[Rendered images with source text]
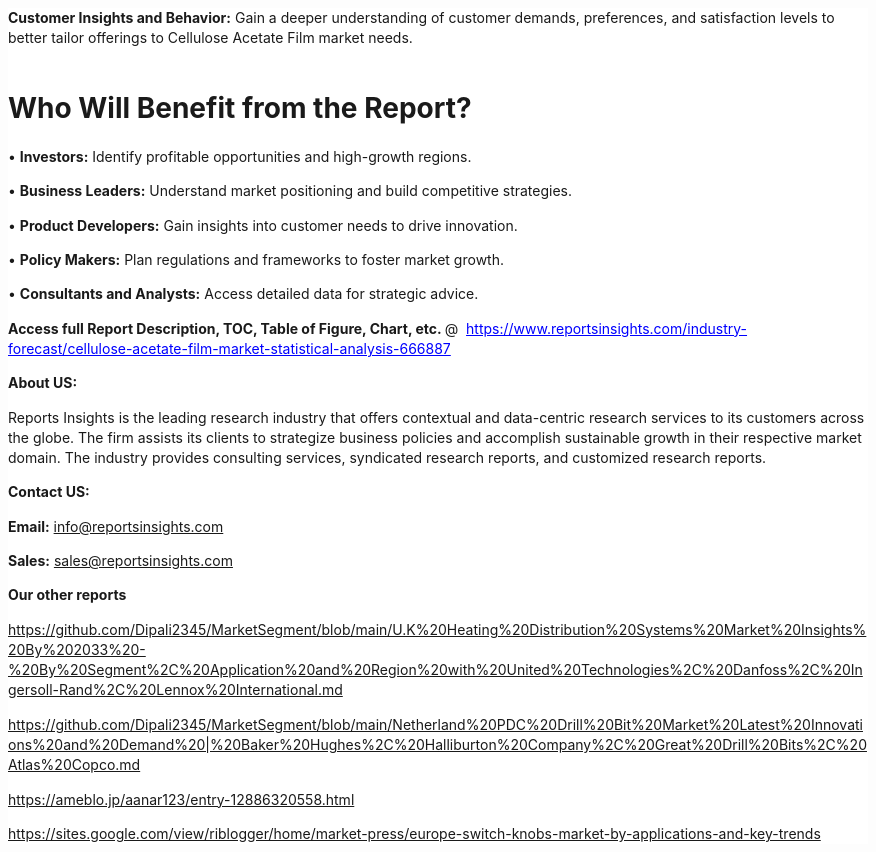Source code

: <strong>Customer Insights and Behavior:</strong>
Gain a deeper understanding of customer demands, preferences, and satisfaction levels to better tailor offerings to Cellulose Acetate Film market needs.

# <strong>Who Will Benefit from the Report?</strong>

• <strong>Investors:</strong> Identify profitable opportunities and high-growth regions.

• <strong>Business Leaders:</strong> Understand market positioning and build competitive strategies.

• <strong>Product Developers:</strong> Gain insights into customer needs to drive innovation.

• <strong>Policy Makers:</strong> Plan regulations and frameworks to foster market growth.

• <strong>Consultants and Analysts:</strong> Access detailed data for strategic advice.
</ul>
<strong>Access full Report Description, TOC, Table of Figure, Chart, etc. </strong>@  <a href=https://www.reportsinsights.com/industry-forecast/cellulose-acetate-film-market-statistical-analysis-666887 style=color:#0000ff;>https://www.reportsinsights.com/industry-forecast/cellulose-acetate-film-market-statistical-analysis-666887</a></font>

<strong><strong>About US</strong>:</strong>

Reports Insights is the leading research industry that offers contextual and data-centric research services to its customers across the globe. The firm assists its clients to strategize business policies and accomplish sustainable growth in their respective market domain. The industry provides consulting services, syndicated research reports, and customized research reports.

<strong>Contact US:</strong>

<p class=""""><b>Email:</b> <a href=mailto:info@reportsinsights.com>info@reportsinsights.com</a></p>
<p class=""""><b>Sales:</b> <a href=mailto:sales@reportsinsights.com>sales@reportsinsights.com</a></p>

<strong>Our other reports</strong>

<a href=https://github.com/Dipali2345/MarketSegment/blob/main/U.K%20Heating%20Distribution%20Systems%20Market%20Insights%20By%202033%20-%20By%20Segment%2C%20Application%20and%20Region%20with%20United%20Technologies%2C%20Danfoss%2C%20Ingersoll-Rand%2C%20Lennox%20International.md>https://github.com/Dipali2345/MarketSegment/blob/main/U.K%20Heating%20Distribution%20Systems%20Market%20Insights%20By%202033%20-%20By%20Segment%2C%20Application%20and%20Region%20with%20United%20Technologies%2C%20Danfoss%2C%20Ingersoll-Rand%2C%20Lennox%20International.md</a>

<a href=https://github.com/Dipali2345/MarketSegment/blob/main/Netherland%20PDC%20Drill%20Bit%20Market%20Latest%20Innovations%20and%20Demand%20|%20Baker%20Hughes%2C%20Halliburton%20Company%2C%20Great%20Drill%20Bits%2C%20Atlas%20Copco.md>https://github.com/Dipali2345/MarketSegment/blob/main/Netherland%20PDC%20Drill%20Bit%20Market%20Latest%20Innovations%20and%20Demand%20|%20Baker%20Hughes%2C%20Halliburton%20Company%2C%20Great%20Drill%20Bits%2C%20Atlas%20Copco.md</a>

<a href=https://ameblo.jp/aanar123/entry-12886320558.html>https://ameblo.jp/aanar123/entry-12886320558.html</a>

<a href=https://sites.google.com/view/riblogger/home/market-press/europe-switch-knobs-market-by-applications-and-key-trends>https://sites.google.com/view/riblogger/home/market-press/europe-switch-knobs-market-by-applications-and-key-trends</a>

## What this task involves
The range runs from the line above containing "<strong><strong>About US</strong>:</strong>" to the line containing "<strong>Our other reports</strong>", inclusive. Restate those lines word for word and no others.

## Task result
<strong><strong>About US</strong>:</strong>

Reports Insights is the leading research industry that offers contextual and data-centric research services to its customers across the globe. The firm assists its clients to strategize business policies and accomplish sustainable growth in their respective market domain. The industry provides consulting services, syndicated research reports, and customized research reports.

<strong>Contact US:</strong>

<p class=""""><b>Email:</b> <a href=mailto:info@reportsinsights.com>info@reportsinsights.com</a></p>
<p class=""""><b>Sales:</b> <a href=mailto:sales@reportsinsights.com>sales@reportsinsights.com</a></p>

<strong>Our other reports</strong>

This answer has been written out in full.